Until 1972, sexual discrimination against women in college and university studies was legal. Women could be denied educational opportunities. Patsy Mink, Edith Green, Birch Bayh, Ted Stevens, and Richard Nixon changed that.

Congresswomen Green and Mink pushed a bill through the House demanding equal educational access for women if a school took federal money. Senators Birch Bayh and Alaska Senator Ted Stevens pushed it over the finish line for Nixon to sign it. The new legislation changed women’s education options from just nurse, secretary, teacher or looking for a husband in college to fields like medicine, law, and engineering.

On Saturday, March 26, Evan Weiner gave a virtual presentation on Title IX, hosted by the library.

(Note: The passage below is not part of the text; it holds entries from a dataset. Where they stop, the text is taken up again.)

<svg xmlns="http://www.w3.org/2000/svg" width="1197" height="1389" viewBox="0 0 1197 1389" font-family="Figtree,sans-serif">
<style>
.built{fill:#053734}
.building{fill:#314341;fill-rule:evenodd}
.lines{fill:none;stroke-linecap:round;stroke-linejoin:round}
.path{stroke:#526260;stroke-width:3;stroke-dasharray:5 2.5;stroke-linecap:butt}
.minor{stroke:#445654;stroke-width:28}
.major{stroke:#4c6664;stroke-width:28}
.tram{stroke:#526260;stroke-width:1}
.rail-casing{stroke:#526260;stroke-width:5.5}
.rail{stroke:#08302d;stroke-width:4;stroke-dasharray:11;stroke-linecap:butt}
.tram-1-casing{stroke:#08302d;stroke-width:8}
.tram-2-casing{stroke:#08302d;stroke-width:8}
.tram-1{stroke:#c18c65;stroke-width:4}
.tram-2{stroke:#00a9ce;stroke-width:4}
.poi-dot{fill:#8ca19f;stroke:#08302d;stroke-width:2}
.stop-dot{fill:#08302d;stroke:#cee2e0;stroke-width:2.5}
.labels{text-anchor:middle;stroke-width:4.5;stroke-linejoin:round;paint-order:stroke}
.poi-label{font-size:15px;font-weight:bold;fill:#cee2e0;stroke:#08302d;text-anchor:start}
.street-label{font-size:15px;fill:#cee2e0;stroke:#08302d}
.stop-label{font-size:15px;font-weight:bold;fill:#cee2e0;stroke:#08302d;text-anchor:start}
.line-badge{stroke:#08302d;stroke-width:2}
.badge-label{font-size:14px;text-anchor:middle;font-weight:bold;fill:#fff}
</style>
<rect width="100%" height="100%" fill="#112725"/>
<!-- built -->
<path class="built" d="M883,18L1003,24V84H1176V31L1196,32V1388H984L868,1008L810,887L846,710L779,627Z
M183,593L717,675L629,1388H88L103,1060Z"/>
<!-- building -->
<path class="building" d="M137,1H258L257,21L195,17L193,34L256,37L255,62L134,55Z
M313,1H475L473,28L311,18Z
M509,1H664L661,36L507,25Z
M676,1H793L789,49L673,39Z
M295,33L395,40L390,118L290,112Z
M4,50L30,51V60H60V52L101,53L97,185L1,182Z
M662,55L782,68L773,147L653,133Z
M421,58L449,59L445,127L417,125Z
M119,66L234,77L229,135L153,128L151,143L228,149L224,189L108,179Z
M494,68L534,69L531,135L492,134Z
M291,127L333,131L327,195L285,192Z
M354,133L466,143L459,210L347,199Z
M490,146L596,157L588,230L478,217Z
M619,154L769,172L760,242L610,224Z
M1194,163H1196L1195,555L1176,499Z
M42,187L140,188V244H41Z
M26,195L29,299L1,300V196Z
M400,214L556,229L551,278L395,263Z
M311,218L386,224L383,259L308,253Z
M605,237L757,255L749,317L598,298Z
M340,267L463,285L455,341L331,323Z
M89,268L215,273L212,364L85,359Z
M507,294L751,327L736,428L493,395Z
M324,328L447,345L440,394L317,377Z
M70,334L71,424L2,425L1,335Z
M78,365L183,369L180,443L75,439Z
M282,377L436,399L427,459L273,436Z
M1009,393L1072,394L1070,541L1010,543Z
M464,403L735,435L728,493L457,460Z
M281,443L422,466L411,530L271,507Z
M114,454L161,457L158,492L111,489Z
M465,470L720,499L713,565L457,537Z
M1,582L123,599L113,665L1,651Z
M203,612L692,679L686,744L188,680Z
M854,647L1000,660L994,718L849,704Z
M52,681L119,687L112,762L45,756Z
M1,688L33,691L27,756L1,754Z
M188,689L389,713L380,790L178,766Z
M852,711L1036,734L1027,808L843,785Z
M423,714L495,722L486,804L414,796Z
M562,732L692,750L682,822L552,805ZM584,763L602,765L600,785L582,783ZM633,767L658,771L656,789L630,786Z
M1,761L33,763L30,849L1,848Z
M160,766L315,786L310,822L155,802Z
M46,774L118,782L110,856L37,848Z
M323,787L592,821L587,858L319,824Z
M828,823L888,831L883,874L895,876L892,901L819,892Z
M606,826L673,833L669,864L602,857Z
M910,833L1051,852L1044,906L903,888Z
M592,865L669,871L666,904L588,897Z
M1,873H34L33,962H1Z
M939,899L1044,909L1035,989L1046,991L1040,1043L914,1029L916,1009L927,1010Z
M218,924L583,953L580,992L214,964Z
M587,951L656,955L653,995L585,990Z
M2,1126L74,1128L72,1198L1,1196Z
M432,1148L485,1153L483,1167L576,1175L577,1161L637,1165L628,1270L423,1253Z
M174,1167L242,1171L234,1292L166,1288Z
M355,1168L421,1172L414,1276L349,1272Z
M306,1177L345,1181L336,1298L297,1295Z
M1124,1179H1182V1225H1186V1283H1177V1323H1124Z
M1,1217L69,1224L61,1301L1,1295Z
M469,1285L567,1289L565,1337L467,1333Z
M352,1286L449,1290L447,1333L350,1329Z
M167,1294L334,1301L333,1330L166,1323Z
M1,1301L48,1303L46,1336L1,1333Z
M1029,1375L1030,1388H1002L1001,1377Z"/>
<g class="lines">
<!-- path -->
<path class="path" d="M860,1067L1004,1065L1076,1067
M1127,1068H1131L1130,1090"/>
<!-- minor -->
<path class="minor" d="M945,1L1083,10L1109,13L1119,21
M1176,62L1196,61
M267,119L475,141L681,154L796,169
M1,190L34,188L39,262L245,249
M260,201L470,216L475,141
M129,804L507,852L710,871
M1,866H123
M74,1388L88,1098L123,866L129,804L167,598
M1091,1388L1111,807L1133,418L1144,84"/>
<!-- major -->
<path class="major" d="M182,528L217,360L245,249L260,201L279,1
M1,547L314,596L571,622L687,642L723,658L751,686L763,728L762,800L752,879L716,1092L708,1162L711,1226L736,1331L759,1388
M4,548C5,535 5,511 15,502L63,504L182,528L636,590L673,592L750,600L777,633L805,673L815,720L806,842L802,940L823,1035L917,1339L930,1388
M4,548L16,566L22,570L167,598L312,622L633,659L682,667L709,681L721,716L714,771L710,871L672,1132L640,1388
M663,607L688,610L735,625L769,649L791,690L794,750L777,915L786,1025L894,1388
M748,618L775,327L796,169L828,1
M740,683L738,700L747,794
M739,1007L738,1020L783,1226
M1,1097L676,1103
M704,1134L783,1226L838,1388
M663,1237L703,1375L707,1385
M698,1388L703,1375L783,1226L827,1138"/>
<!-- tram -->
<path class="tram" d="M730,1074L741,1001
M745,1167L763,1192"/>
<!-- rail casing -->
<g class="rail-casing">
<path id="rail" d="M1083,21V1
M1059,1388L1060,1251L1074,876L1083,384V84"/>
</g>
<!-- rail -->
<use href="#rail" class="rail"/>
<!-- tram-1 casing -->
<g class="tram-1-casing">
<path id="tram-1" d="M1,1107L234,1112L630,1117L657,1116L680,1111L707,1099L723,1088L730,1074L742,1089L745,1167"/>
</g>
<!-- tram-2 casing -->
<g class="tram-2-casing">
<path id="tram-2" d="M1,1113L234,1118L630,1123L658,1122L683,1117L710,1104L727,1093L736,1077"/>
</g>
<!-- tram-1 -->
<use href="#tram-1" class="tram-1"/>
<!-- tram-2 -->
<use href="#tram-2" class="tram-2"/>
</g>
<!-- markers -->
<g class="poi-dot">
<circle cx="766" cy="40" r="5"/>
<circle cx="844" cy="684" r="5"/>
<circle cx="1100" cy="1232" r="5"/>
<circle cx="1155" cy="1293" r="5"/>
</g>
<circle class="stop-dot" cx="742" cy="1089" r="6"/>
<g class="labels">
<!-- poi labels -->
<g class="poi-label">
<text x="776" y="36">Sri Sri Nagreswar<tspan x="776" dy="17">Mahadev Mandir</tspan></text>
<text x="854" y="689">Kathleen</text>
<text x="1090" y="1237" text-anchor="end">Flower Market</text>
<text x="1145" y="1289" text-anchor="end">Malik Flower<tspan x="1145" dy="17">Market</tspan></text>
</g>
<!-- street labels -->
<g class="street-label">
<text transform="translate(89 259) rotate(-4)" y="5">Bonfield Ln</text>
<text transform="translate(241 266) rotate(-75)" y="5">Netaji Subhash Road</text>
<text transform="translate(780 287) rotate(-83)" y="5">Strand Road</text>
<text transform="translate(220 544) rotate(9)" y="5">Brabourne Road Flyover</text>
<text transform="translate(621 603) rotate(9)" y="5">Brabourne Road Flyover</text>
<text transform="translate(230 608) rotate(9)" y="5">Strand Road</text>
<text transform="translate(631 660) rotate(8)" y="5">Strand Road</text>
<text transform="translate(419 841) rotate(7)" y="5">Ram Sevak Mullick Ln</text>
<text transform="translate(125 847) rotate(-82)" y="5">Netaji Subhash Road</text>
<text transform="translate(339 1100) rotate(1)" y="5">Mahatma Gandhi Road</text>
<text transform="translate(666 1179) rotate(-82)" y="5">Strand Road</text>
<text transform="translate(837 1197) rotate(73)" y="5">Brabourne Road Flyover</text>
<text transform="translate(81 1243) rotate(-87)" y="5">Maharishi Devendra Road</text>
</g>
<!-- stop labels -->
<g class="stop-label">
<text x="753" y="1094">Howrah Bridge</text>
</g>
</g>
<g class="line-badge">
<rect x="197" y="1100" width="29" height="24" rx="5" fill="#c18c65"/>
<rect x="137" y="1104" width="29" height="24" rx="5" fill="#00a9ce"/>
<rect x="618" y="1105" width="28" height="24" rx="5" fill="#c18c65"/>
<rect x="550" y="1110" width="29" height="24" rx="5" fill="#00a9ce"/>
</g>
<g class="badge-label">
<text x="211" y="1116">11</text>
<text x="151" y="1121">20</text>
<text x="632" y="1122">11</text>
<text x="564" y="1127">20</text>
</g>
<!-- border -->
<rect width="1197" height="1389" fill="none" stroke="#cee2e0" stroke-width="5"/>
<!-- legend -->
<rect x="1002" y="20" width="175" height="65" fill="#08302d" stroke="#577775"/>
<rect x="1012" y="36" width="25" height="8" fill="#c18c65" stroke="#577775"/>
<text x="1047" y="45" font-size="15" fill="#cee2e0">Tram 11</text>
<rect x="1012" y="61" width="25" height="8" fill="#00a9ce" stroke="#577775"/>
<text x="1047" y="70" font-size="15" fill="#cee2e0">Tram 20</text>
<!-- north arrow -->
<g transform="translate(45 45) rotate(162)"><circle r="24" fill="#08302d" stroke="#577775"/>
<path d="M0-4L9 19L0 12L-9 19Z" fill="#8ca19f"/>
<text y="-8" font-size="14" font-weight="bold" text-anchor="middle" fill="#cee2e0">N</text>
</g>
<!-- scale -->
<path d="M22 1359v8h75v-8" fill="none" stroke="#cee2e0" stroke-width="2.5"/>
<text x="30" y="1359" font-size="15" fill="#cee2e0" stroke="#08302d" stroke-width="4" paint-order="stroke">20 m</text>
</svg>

Evan Weiner is a speaker, author, with a radio and TV background. In 2007, the Department of State sent him to talk to foreign nationals at the George Bush Presidential Library in College Station, Texas to speak about the politics of sports business in America. Evan started his journalism career at the age of 15 by hosting a Spring Valley High School talk show on WRKL Radio, Mount Ivy, N.Y. in 1971. He also, at the same time, was a “correspondent” covering high school sports for the Rockland Journal News, Nyack, N.Y. at the same time. By 1978, he was covering news for WGRC Radio and won two Associated Press Awards in 1978 and 1979. In the 1980s, he started his long association with Westwood One Radio. Evan was a contributing columnist for New York Newsday (2001-05); AM-New York, the New York Press, the Bergen (New Jersey) Record, the Philadelphia Metro, Washington Examiner, Orlando Sentinel, Rhode Island’s Sports Journal, and for The Chicago Tribune’s Spanish Hoy! newspapers in N.Y., Chicago and LA.